Business Planning: Executive SummaryStuart Taverner
The purpose of an executive summary is to outline the company’s purpose and goals. It needs to clearly define each section of your plan so the reader is prepared for the upcoming content. Your summary is considered as the most important part of your business plan, it sets it up for success.
Even though your executive summary is generally at the start of your business plan, it is often written last. Think of it as the trailer for a new Hollywood blockbuster. You must capture the main points and most valuable information to make the audience want more without showing too much. Save the figures and charts for the main segments of the plan.
What do I include in the summary?
Your summary will vary depending on the business structure. If you are a start up, you would likely be delivering your plan to banks or investors. So, you need to present a solid case for your business idea. If you are an existing business, you may want to include your successes so far and highlight your plans for growth. A typical executive summary includes:
Mission statement: A mission statement is a summary of the objectives and key vales of the company or organisation. It should clearly describe your purpose. What do you do? Why does your business exist? Who are you as a company? For example, the mission of Betty’s Bakery is to provide homemade, organic and locally sourced baked goods to the community
Business model: What does your company do? If you are providing a service or product, they need to be identified. Where and how is your service or product sold? Who is your target market and how will you reach them?
Market and competition: Give a brief outline of your market research findings in relation to your industry and competitors advantages. How will your business benefit the market and customers? What is your USP that makes you stand out from the competitors? For example, you only use organic and locally sourced products. Whereas your competition has an international supplier. This information maybe the key to someone choosing your product over your competitors.
Financial projections: Your financial projection should cover the expected revenue for the first 1-3 years and growth rate moving forward. Provide a brief describe of costs to consider i.e., owners salary, number of employees and job roles. Then summarise the expected customer base, how you will obtain them and the profit they will bring.
Funding requirements: Provide a short explanation of why you need financing and how you will use it. You can save the dollar value for the detailed finance section of your business plan.

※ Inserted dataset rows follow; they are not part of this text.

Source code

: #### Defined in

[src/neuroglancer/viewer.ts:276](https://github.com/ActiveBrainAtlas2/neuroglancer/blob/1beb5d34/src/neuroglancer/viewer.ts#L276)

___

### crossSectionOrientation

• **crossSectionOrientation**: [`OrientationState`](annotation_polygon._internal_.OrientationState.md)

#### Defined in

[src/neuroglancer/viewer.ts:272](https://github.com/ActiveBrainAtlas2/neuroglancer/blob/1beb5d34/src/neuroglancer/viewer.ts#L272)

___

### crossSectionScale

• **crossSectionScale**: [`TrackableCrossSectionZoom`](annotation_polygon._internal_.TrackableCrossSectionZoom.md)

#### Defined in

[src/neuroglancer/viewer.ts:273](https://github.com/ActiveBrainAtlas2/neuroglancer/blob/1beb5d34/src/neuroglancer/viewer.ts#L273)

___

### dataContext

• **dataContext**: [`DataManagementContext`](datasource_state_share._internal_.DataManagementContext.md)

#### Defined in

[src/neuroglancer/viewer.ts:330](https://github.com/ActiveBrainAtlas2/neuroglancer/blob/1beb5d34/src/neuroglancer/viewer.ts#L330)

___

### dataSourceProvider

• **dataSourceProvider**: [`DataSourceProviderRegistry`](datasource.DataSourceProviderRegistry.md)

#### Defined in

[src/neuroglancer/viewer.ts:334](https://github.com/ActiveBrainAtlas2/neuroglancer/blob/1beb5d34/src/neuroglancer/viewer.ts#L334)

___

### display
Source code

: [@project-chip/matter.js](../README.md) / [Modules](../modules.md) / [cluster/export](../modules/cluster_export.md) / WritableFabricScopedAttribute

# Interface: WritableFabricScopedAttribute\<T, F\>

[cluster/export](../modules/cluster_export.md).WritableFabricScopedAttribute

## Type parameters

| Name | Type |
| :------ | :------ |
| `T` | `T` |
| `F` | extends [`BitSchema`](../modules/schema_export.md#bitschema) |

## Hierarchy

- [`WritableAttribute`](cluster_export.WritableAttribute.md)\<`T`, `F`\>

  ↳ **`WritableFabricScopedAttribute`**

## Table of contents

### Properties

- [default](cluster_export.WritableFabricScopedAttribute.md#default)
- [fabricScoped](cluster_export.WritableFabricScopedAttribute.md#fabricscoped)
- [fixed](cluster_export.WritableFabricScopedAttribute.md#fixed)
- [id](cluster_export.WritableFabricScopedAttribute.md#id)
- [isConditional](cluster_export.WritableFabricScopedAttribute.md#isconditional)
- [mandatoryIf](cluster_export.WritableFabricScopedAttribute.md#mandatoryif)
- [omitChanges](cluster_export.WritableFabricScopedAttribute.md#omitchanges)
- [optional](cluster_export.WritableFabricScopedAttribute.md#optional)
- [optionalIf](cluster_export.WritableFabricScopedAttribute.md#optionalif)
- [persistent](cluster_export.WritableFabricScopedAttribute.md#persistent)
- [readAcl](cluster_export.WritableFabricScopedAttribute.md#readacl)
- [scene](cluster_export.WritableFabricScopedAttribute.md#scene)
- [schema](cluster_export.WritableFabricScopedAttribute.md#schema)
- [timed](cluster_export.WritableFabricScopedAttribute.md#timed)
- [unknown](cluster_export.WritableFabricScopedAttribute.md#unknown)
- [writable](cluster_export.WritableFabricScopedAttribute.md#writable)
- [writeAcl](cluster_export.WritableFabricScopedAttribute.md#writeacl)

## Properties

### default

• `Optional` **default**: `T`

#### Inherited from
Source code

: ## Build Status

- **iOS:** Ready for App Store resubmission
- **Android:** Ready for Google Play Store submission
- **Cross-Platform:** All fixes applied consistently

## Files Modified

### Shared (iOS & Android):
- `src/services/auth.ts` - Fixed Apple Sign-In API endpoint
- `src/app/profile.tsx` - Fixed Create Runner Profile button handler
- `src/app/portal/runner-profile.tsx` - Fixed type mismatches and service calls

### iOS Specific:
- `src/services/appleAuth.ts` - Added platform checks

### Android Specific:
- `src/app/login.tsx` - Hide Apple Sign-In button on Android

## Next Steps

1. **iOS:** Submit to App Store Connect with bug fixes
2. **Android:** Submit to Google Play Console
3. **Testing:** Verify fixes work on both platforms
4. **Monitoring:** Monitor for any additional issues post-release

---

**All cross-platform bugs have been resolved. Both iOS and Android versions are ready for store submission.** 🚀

How do I write an executive summary?
Now that you know what goes into an executive summary, you need to write one. The key thing to remember when writing your summary is to keep it short and to the point, the business plan itself will provide the details. The job of the executive summary is to set the tone for the reader without revealing all the nitty gritty at once, so best to keep it under 2 pages.
Ensure that your language is strong and positive. Avoid the words like possible, might and could. It won’t instill a lot of trust in the reader if your business ‘might have a 25% ‘.
Along with a confident tone, you also want to tailor the summary to your audience. If you are presenting your business plan to an investor for example, you would want to illustrate that your idea is a solid investment with a clear ROI, otherwise they will lose interest pretty quick.
The executive summary will be the first thing your audience reads, so you need to make sure the trailer for your Hollywood blockbuster is compelling enough for them to watch the movie.